Caro Marco, hai saputo analizzare la realtà, prevedere disastri puntualmente avvenuti, elaborato proposte per prevenirli. Ricordare che l’avevi detto, non è sterile rimpianto di un passato passato, ma premessa necessaria per immaginare un diverso futuro. Le proposte di “ieri”, sono valide ancora “oggi”.
Hai avuto l’enorme merito di individuare: la lotta per istituzioni edificate sullo Stato di diritto laico, democratico, federalista, e quindi fondate sul diritto alla conoscenza: uniche alternative alle forme più estreme totalitarie, autoritarie e militariste, e a quelle più moderate, che oggi incarnate, per restare in Europa, nelle politiche degli oligarchi polacchi e ungheresi. La questione dei diritti umani o è posta in termini di diritti universali, che valgono per tutte le persone ovunque si trovino (e quindi il dovere di “ingerenza” nonviolenta nei confronti di chi quei diritti viola), o non è.

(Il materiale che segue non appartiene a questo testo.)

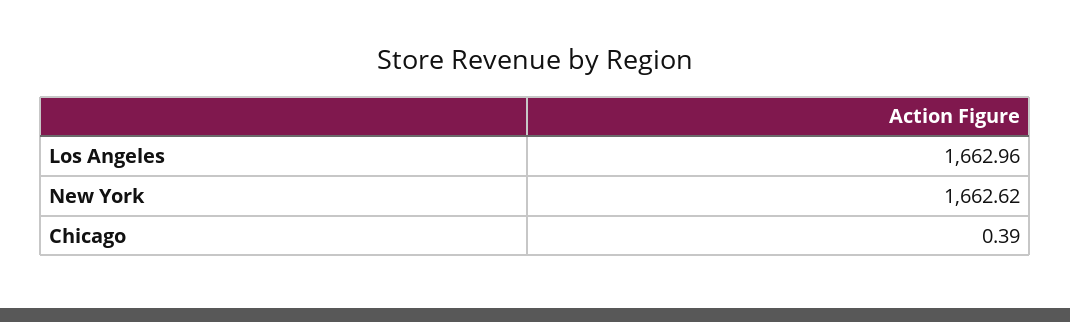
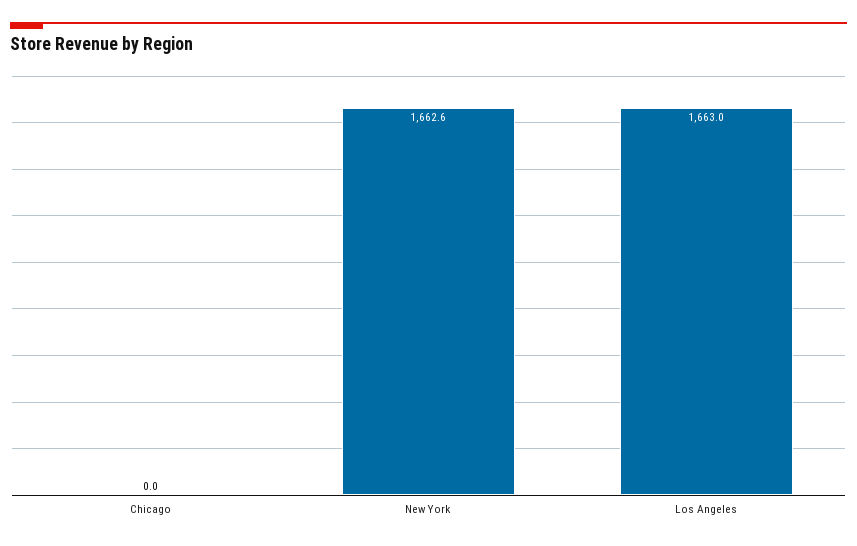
  {
    "Los Angeles": 1662.96,
    "New York": 1662.62,
-   "Chicago": 0.39
+   "Chicago": 0
  }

Il coronavirus è la cartina di tornasole di un mondo che si sviluppa sulla base di scelte politiche determinate da una certa finanza e non da chi è titolare della rappresentanza politica.

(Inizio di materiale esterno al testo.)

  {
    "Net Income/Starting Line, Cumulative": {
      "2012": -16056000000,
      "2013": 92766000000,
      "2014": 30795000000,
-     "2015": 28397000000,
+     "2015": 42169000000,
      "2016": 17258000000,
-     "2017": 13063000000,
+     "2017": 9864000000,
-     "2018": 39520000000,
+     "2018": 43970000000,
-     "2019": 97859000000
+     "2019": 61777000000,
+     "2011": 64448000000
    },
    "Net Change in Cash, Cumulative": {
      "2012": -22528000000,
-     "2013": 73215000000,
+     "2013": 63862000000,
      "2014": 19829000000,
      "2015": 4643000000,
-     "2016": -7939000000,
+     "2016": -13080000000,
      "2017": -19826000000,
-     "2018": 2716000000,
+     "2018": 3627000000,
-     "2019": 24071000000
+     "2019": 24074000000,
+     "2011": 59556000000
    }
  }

Già nel 1979 denunciavi che le decine di milioni sterminate dalla morte per fame, più che dalla penuria di alimenti erano la conseguenza e il risultato di un vero e proprio “disordine economico internazionale“. Un disordine che continua a sconvolgere la vita del pianeta.
Diventa quasi ridicolo oggi dover riformulare l’appello: “Stati Uniti d’Europa, adesso!”. Lo diventa perché non c’è uomo “di Stato”, “di Governo”, dirigente politico che tragga dall’infezione planetaria che si patisce la prima, vera lezione: i grandi problemi non conoscono frontiere, e possono essere risolti solo abbattendole, non costruendone di nuove.
È una piccola parte di quello che, in questo tempo, vogliamo dire di te, caro Marco. Per degnamente festeggiare i tuoi 90 anni.